探索YuLan-Mini：一款开放、数据高效的语言模型-CSDN博客

本文链接：https://blog.csdn.net/weixin_41446370/article/details/144788350

在人工智能领域，大型语言模型（LLMs）的发展日新月异，而YuLan-Mini正是这一领域的最新突破。

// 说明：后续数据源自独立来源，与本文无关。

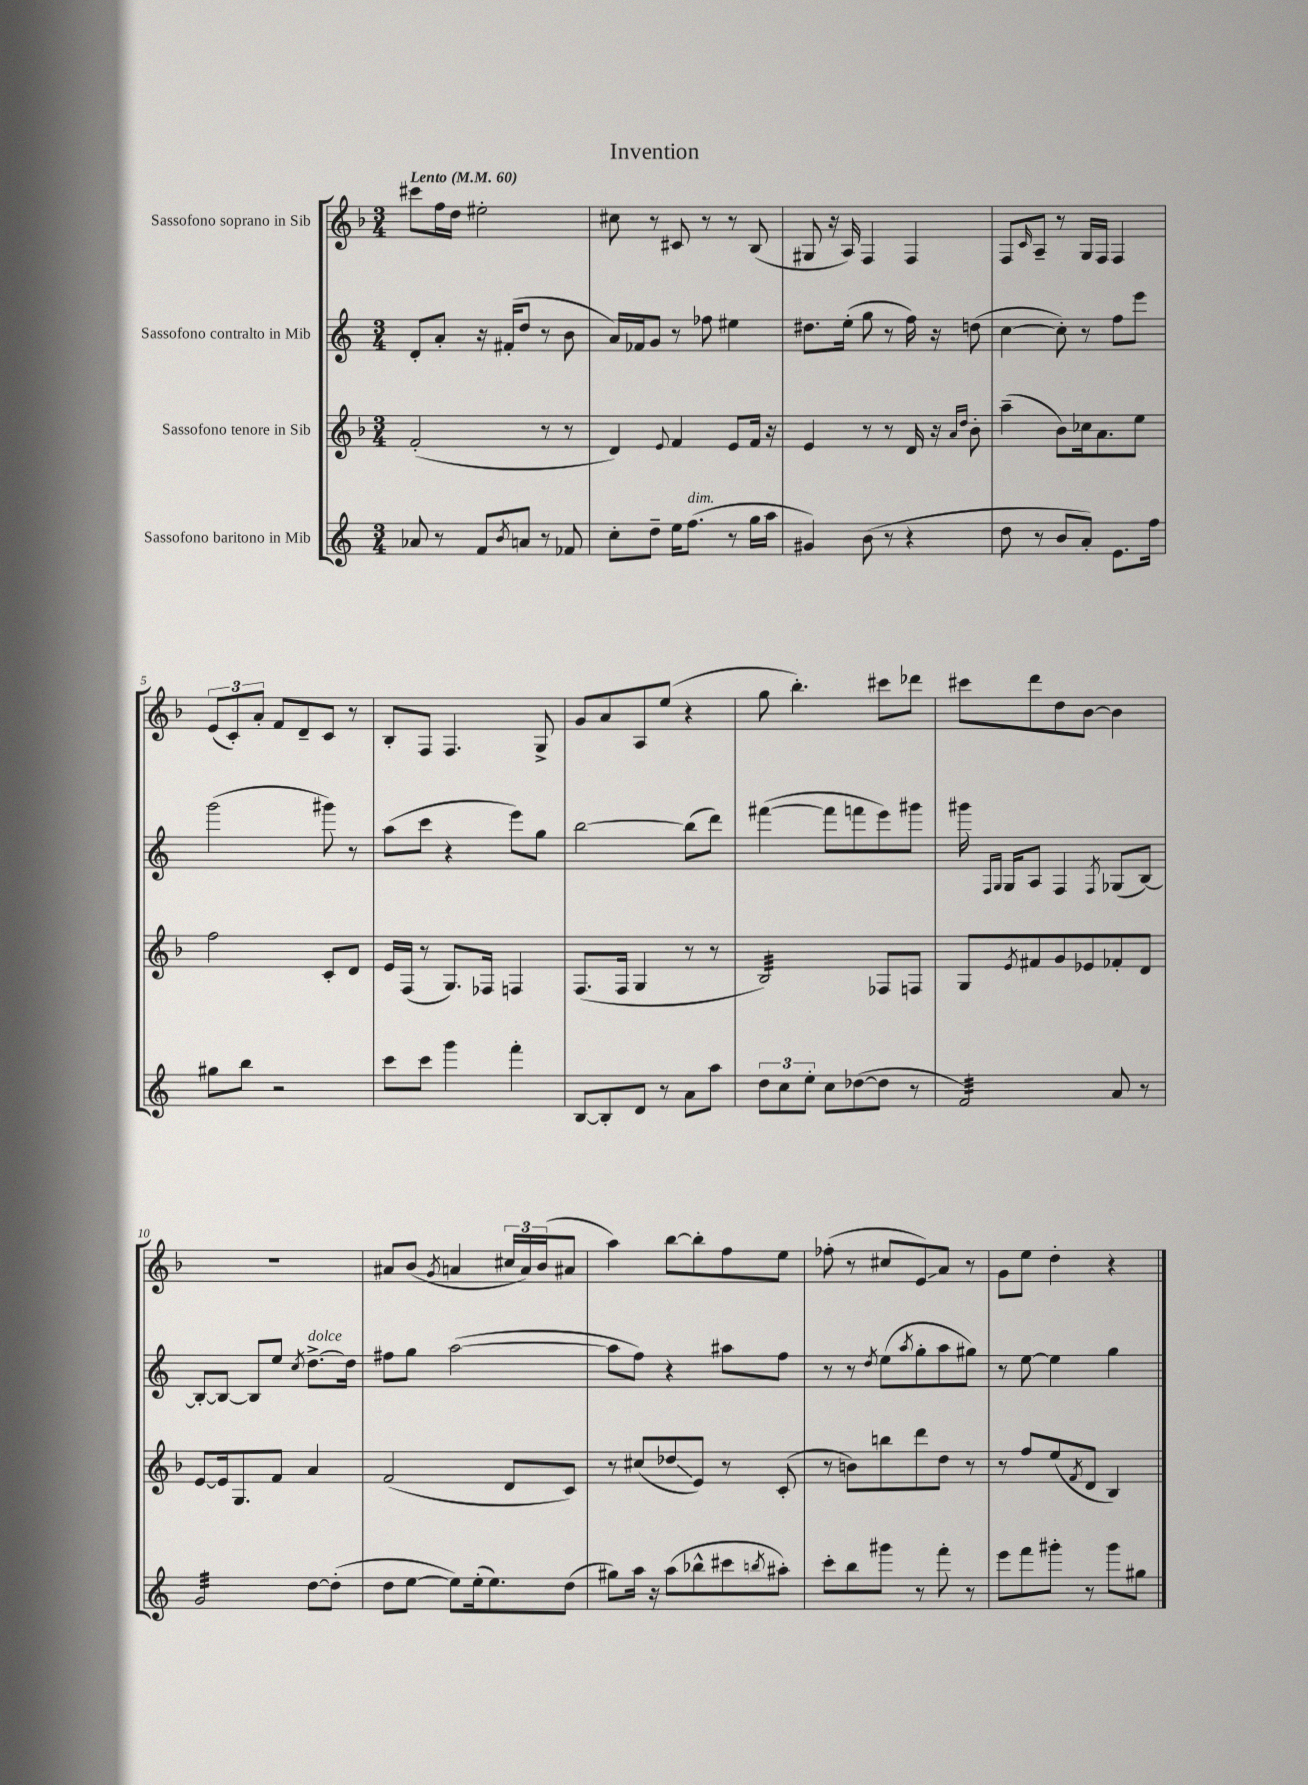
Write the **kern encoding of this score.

**kern	**kern	**kern	**kern
*staff4	*staff3	*staff2	*staff1
*clefG2	*clefG2	*clefG2	*clefG2
*k[]	*k[b-]	*k[]	*k[b-]
*M3/4	*M3/4	*M3/4	*M3/4
*MM60	*MM60	*MM60	*MM60
8a-	(2f'	8d'	8ccc#
8r	.	8a'	16ff
.	.	.	16dd
8f	.	16r	2ee#'
.	.	(16f#'	.
8qb	.	.	.
8a	.	8dd	.
8r	8r	8r	.
8f-	8r	8b	.
=	=	=	=
8cc'	4d)	16a)	8cc#
.	.	16f-	.
8dd~	.	8g	8r
.	8qqe	.	.
16ee	4f	8r	8c#
(8.ff	.	.	.
.	.	8ff-	8r
8r	8e	4ee#	8r
16gg	16f	.	(8B-
16aa	16r	.	.
=	=	=	=
4g#)	4e	8.dd#	8G#
.	.	.	16r
.	.	(16ee'	16A)
(8b	8r	8gg	4F
8r	8r	8r	.
4r	16d	16ff)	4F
.	16r	16r	.
.	16qqa	.	.
.	16qqdd	.	.
.	8b-'	(8dd	.
=	=	=	=
8dd	(4aa~	[4cc	8F
.	.	.	16qqc
8r	.	.	8A~
8b	8b-)	8cc'])	8r
8a')	16cc-	8r	16G
.	8.a	.	16F
8.e	.	8ff	4F
.	8ee	8eee	.
16ff	.	.	.
=	=	=	=
8gg#	2ff	(2ggg	(12e
.	.	.	12c')
8bb	.	.	.
.	.	.	12a'
2r	.	.	8f
.	.	.	8d~
.	8c'	8ggg#)	8c
.	8d	8r	8r
=	=	=	=
8ccc	16e	(8aa	8B-'
.	(16F	.	.
8ccc	8r	8ccc	8F
4ggg	8.G)	4r	4.F
.	16F-	.	.
4fff'	4F	8eee)	.
.	.	8gg	8G^
=	=	=	=
[8B	(8.F	[2bb	8g
8B']	.	.	8a
.	16F	.	.
8d	4G	.	8A
8r	.	.	(8ee
8a	8r	(8bb]	4r
8aa	8r	8ddd)	.
=	=	=	=
12dd	2B-)	([4fff#	8gg
12cc	.	.	.
.	.	.	4.bb-')
12ee'	.	.	.
8cc	.	8fff#]	.
([8dd-	.	8fff	.
8dd-]	8F-	8eee)	8ccc#
8r	8F	8ggg#	8ddd-
=	=	=	=
2f)	8G	16ggg#	8ccc#
.	.	16qqF	.
.	.	16qqG	.
.	.	16G	.
.	8qe	.	.
.	8f#	8A	8ddd
.	8g	4F	8dd
.	8e-	.	[8b-
.	.	8qF	.
8a	8f-'	(8G-	4b-]
8r	8d	[8B)	.
=	=	=	=
2g	[8e	8B'_	2.r
.	16e]	8B_	.
.	8.G	.	.
.	.	8B]	.
.	8f	8ee	.
.	.	8qcc	.
[8dd	4a	[8.dd^	.
(8dd']	.	.	.
.	.	16dd]	.
=	=	=	=
8dd	(2f	8ff#	8a#
[8ee	.	8gg	(8b-
.	.	.	8qg
8ee])	.	([2aa	4a
(16ee'	.	.	.
8.ee)	.	.	.
.	8d	.	24cc#
.	.	.	24a)
.	.	.	(24b-
(8dd	8c)	.	8a#
=	=	=	=
8gg#)	8r	8aa]	4aa)
16aa	(8cc#	8ff)	.
16r	.	.	.
(8aa	8dd-	4r	[8bb-
8bb-^^	8e)	.	8bb-']
8ccc#	8r	8aa#	8ff
8qbb	.	.	.
8aa#')	(8c'	8ff	8ee
=	=	=	=
8ccc'	8r	8r	(8ff-'
8bb	8b)	8r	8r
.	.	8qdd	.
8ggg#	8bb	(8ee	8cc#
.	.	8qaa	.
8r	8ddd	8gg'	8e)
8fff'	8dd	8aa	8a
8r	8r	8gg#)	8r
=	=	=	=
8eee	8r	8r	8g
8fff	8ff	[8ee	8ee
8ggg#'	(8ee	4ee]	4dd'
.	8qf	.	.
8r	8d	.	.
8ggg#	4B-)	4gg	4r
8gg#	.	.	.
==	==	==	==
*-	*-	*-	*-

由中国人民大学高瓴人工智能学院（Gaoling School of Artificial Intelligence, Renmin University of China）的研究团队开发的YuLan-Mini，是一款具有2.42亿参数的轻量级语言模型，它在数学和代码领域表现出色，并且在性能上可与训练数据量更大的行业领先模型相媲美。

在这里插入图片描述

核心特性

YuLan-Mini的核心特性体现在以下几个方面：

数据高效：尽管YuLan-Mini仅在1.08T个token上进行了预训练，但其性能却达到了与训练数据量更大的模型相当的水平。
长上下文能力：YuLan-Mini的上下文长度扩展到了28,672个token，这使得它在处理长文本任务时更加出色，同时在短文本任务中也保持了高准确率。
先进的训练技术：通过精心设计的数据管道、系统优化方法和有效的退火方法，YuLan-Mini减少了对大规模数据集的依赖，同时确保了高质量的学习效果，并有效避免了训练过程中的常见问题，如损失激增和梯度爆炸。

性能基准

YuLan-Mini在多个基准测试中的表现令人瞩目：

在零样本场景下的HumanEval测试中获得了64.00的高分。
在四样本设置下的MATH-500测试中获得了37.80的成绩。
在五样本任务中的MMLU测试中得分为49.10

在这里插入图片描述

Models	Model Size	# Train Tokens	Context Length	MATH 500	GSM 8K	Human Eval	MBPP	RACE Middle	RACE High	RULER
MiniCPM	2.6B	1.06T	4K	15.00	53.83	50.00*	47.31	56.61	44.27	N/A
Qwen-2	1.5B	7T	128K	22.60	46.90*	34.80*	46.90*	55.77	43.69	60.16
Qwen2.5	0.5B	18T	128K	23.60	41.60*	30.50*	39.30*	52.36	40.31	49.23
Qwen2.5	1.5B	18T	128K	45.40	68.50*	37.20*	60.20*	58.77	44.33	68.26
Gemma2	2.6B	2T	8K	18.30*	30.30*	19.50*	42.10*	-	-	N/A
StableLM2	1.7B	2T	4K	-	20.62	8.50*	17.50	56.33	45.06	N/A
SmolLM2	1.7B	11T	8K	11.80	-	23.35	45.00	55.77	43.06	N/A
Llama3.2	3.2B	9T	128K	7.40	-	29.30	49.70	55.29	43.34	77.06
YuLan-Mini	2.4B	1.04T	4K	32.60	66.65	61.60	66.70	55.71	43.58	N/A
YuLan-Mini	2.4B	1.08T	28K	37.80	68.46	64.00	65.90	57.18	44.57	51.48

这些结果强调了YuLan-Mini在资源有限的情况下，仍能提供高性能的能力，这对于AI技术的可访问性至关重要

示例

Huggingface

import torch
from transformers import AutoTokenizer, AutoModelForCausalLM

# Load model and tokenizer
tokenizer = AutoTokenizer.from_pretrained("yulan-team/YuLan-Mini")
model = AutoModelForCausalLM.from_pretrained("yulan-team/YuLan-Mini", torch_dtype=torch.bfloat16)

# Input text
input_text = "Renmin University of China is"
inputs = tokenizer(input_text, return_tensors="pt")

# Completion
output = model.generate(inputs["input_ids"], max_new_tokens=100)
print(tokenizer.decode(output[0], skip_special_tokens=True))

vLLM Serve

vllm serve yulan-team/YuLan-Mini --dtype bfloat16

SGLang Serve

python -m sglang.launch_server --model-path yulan-team/YuLan-Mini --port 30000 --host 0.0.0.0

开源贡献

YuLan-Mini项目的所有数据和代码仅供学术研究使用，并遵循MIT许可。项目详细信息和模型权重可以在GitHub页面上找到

https://github.com/RUC-GSAI/YuLan-Mini

结论

YuLan-Mini以其数据高效和长上下文能力，为大型语言模型的发展树立了新的标杆。它的出现不仅展示了中国人民大学高瓴人工智能学院在AI领域的研究实力，也为全球AI社区提供了一个强大的工具。随着YuLan-Mini的进一步发展和应用，我们期待它在自然语言处理领域带来更多的创新和突破。